Since the thalidomide incident, research on chiral drugs has escalated immensely. Differences in drug configuration can lead to significant variations in therapeutic efficacy. Matrine, a natural product esteemed for its low toxicity and high water solubility, has garnered significant attention in research endeavors. Nonetheless, its precise target has proven elusive. In this study, we designed and synthesized a novel chiral matrine derivative. Their cytotoxicity against three types of tumor cells was assessed. Comparing the newly synthesized derivatives to the parent matrine, most compounds exhibited significantly enhanced inhibitory effects on cancer cells. Among them, Q12 exhibited the highest activity, with IC50 values of 8.31 μM against rat glioma cells C6, 6.3 μM against human liver cancer cells HepG2 and 7.14 μM against human gastric cancer cells HGC-27, meanwhile showing low toxicity. Based on IC50 values, we constructed a preliminary structure–activity relationship (SAR). Compound Q12 significantly suppressed the cloning and migration of HepG2 cells.
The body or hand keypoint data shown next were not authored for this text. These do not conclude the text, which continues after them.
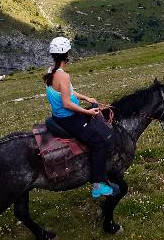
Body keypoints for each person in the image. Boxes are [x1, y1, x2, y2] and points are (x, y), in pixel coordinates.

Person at [43, 36, 118, 198]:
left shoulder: (51, 71)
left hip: (58, 117)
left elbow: (67, 91)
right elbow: (67, 103)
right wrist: (88, 112)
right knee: (100, 143)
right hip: (69, 118)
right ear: (66, 54)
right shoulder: (63, 76)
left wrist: (86, 99)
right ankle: (98, 184)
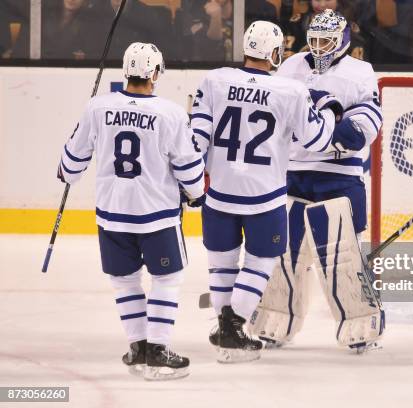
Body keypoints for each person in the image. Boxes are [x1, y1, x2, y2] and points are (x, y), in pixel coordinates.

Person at [190, 20, 344, 363]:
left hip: (220, 193)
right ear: (275, 53)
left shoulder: (214, 80)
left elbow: (195, 139)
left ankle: (224, 325)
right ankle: (232, 327)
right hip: (265, 196)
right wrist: (331, 111)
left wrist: (185, 182)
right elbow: (317, 140)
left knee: (221, 265)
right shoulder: (290, 91)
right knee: (261, 261)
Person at [56, 42, 205, 380]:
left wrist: (67, 172)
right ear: (155, 73)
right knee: (167, 278)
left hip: (112, 212)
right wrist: (196, 194)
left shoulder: (98, 107)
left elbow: (72, 161)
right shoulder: (170, 113)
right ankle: (158, 349)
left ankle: (138, 346)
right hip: (156, 215)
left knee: (124, 281)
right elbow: (188, 165)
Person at [250, 9, 385, 353]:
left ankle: (362, 321)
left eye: (327, 41)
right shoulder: (292, 66)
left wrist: (332, 132)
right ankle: (277, 317)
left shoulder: (360, 71)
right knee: (283, 250)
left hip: (339, 177)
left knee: (341, 256)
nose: (319, 47)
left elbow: (365, 122)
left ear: (342, 41)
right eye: (314, 40)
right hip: (293, 173)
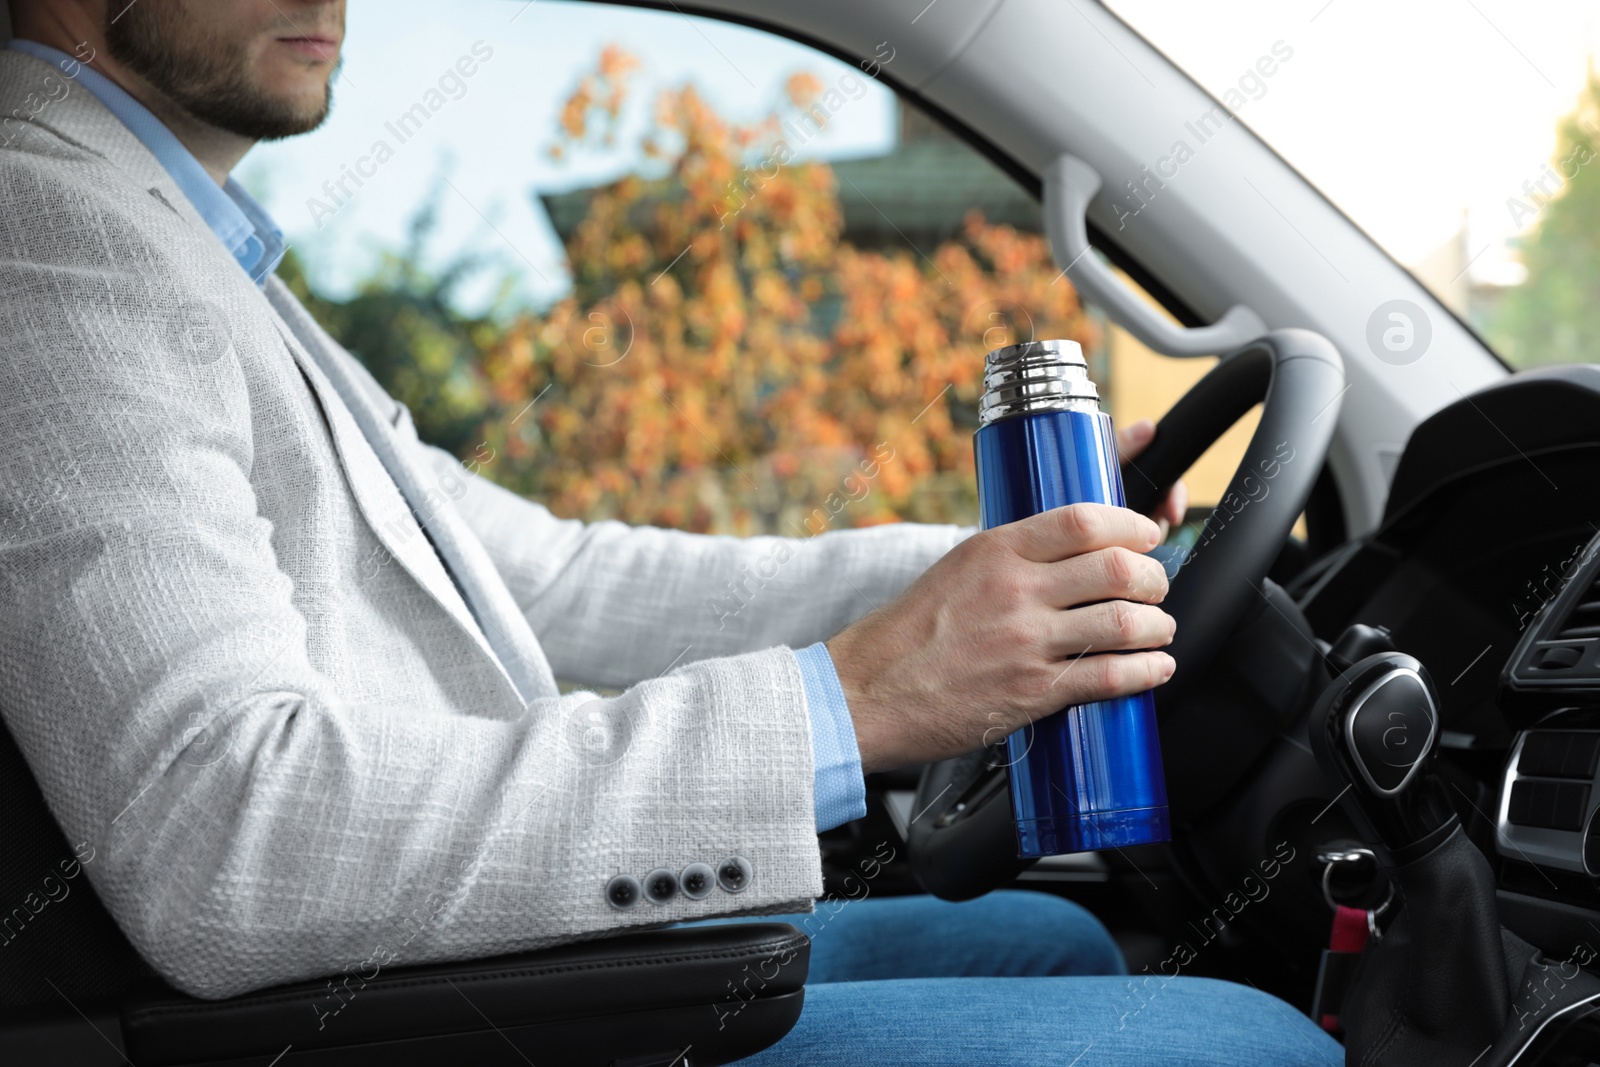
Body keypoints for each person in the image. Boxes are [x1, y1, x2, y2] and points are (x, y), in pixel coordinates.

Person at [0, 1, 1339, 1061]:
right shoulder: (51, 232)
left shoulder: (187, 246)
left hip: (455, 982)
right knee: (1256, 1042)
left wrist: (1008, 574)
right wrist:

Further mechanistic studies indicated that Q12 inhibited Topo I in HepG2 cells, leading to DNA damage, induction of G0/G1 cell cycle arrest and ultimately causing apoptosis. The molecular docking experiments provided a rational binding mode of Q12 with the Topo I-DNA complex. In vivo, experiments demonstrated that Q12 exhibited a higher tumor growth inhibition rate (TGI) compared to the positive control drug Lenvatinib, while maintaining good safety. In summary, it suggests that Topo I might be a potential target for matrine and Q12 represents a promising candidate for cancer treatment.